RDC: vers une commission d'enquête de l'ONU sur les violences au Kasaï?

Des soldats de la Monusco à Tshimbulu, dans le Kasaï-Central, dans le sud-est de Kananga.
© MONUSCO/Biliaminou Alao

Le haut commissaire de l'ONU aux droits de l'homme demande l'établissement d'une commission d'enquête sur les violences contre les civils en République démocratique du Congo. Zeid Ra'ad al-Hussein dit avoir constaté de « graves » violations des droits de l’homme. Le porte-parole du gouvernement décline laide de l'ONU dans les enquêtes et pointe les miliciens présumés Kamuina Nsapu.

S’exprimant devant le Conseil des droits de l’homme, à Genève, le prince Zeid a d'abord salué les mesures prises par le gouvernement congolais.

« Mon bureau a récemment signalé un certain nombre de graves violations des droits de l'homme dans les provinces de Kasaï et Lomami de la République démocratique du Congo. Je félicite le gouvernement d'avoir pris rapidement des mesures pour enquêter sur quelques-unes de ces allégations de meurtres par des soldats et lui propose l’aide de mon bureau », a-t-il réagi.

Commission d'enquête

Mais étant donnée la gravité de la situation dans la région, le haut-commissaire de l'ONU aux droits de l'homme ne veut pas en rester là.

« Vu les allégations répétées de graves violations des droits de l’homme et la découverte de trois nouveaux charniers, j'exhorte le Conseil à établir une commission d'enquête pour se pencher sur ces allégations, a-t-il réclamé. Mon bureau surveillera attentivement les développements judiciaires concernant les actions des forces de sécurité qui ont entraîné la mort de plus de 100 personnes en septembre et en décembre. »

Le Kasaï est le théâtre, depuis juillet, d'une insurrection populaire suite à la révolte d'un chef coutumier Kamuina Nsapu contre l'autorité de l'Etat. Ce dernier a été tué en août dernier à la suite d'une opération militaire, mais depuis, cette vague de contestation s'est étendue sur les trois provinces du Kasaï.
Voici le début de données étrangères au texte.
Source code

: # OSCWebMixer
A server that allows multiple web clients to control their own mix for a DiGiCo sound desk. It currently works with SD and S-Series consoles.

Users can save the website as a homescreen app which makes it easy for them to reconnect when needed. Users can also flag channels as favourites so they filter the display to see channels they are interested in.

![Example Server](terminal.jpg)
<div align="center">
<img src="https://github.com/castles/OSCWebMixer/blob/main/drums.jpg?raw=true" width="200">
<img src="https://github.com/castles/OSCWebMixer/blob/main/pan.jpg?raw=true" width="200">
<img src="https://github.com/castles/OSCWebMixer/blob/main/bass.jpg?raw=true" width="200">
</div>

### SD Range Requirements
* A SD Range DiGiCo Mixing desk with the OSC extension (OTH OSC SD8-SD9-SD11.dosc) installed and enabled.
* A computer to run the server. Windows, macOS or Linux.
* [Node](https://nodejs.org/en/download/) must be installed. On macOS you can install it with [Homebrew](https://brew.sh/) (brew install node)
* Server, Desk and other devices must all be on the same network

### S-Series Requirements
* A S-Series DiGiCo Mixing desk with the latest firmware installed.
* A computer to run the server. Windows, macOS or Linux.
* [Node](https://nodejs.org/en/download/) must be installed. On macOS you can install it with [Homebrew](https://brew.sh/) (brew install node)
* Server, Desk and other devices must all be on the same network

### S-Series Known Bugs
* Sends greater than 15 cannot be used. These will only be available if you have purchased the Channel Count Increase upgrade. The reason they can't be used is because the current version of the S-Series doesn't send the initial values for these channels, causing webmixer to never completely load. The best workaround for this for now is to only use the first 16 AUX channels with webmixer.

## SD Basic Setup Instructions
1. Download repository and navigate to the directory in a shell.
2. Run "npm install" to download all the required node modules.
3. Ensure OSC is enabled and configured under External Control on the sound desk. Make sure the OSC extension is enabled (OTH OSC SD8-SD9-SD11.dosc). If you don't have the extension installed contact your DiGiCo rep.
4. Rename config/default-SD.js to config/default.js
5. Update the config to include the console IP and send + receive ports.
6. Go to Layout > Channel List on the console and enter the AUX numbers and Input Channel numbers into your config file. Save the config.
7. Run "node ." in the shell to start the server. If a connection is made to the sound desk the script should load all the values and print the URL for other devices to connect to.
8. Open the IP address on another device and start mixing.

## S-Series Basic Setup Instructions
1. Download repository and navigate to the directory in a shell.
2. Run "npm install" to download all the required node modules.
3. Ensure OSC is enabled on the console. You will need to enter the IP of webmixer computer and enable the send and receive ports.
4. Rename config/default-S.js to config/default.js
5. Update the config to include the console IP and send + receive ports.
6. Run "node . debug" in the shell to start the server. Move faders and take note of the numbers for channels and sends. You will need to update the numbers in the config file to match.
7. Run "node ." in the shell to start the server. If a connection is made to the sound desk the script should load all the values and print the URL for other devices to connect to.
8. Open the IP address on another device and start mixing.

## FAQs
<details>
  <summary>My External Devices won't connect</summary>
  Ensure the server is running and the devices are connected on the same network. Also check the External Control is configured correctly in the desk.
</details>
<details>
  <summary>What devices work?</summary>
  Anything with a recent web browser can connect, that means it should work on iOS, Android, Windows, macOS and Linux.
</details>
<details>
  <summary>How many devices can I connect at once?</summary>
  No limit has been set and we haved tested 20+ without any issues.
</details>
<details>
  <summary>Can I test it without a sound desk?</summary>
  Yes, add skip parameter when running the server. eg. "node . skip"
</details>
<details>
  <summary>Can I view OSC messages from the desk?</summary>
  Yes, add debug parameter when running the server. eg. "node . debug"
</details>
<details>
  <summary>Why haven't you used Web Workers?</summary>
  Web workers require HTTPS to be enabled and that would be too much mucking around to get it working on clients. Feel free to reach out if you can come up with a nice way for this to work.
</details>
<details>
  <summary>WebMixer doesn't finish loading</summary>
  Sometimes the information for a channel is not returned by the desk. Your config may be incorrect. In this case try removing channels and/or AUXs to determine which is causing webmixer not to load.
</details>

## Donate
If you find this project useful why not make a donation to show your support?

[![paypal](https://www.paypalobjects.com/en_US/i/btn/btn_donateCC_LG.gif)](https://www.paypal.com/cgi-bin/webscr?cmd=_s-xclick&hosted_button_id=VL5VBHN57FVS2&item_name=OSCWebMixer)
La RDC refuse l'aide de l'ONU dans les enquêtes sur des massacres présumés

Lors d'une conférence de presse ce mercredi, le porte-parole du gouvernement s'est insurgé contre cette prise de position du haut-commissaire, rappelant qu'une enquête de la justice congolaise était en cours. « Nos magistrats ont découvert plus de trois fosses communes et toutes les horreurs des Kamuina Nsapu », a déclaré à RFI Lambert Mende. Le ministre de la Communication a affirmé que ces charniers étaient le fait de présumés miliciens qui tueraient notamment dans des conditions atroces des chefs coutumiers, des intellectuels locaux ou encore des policiers.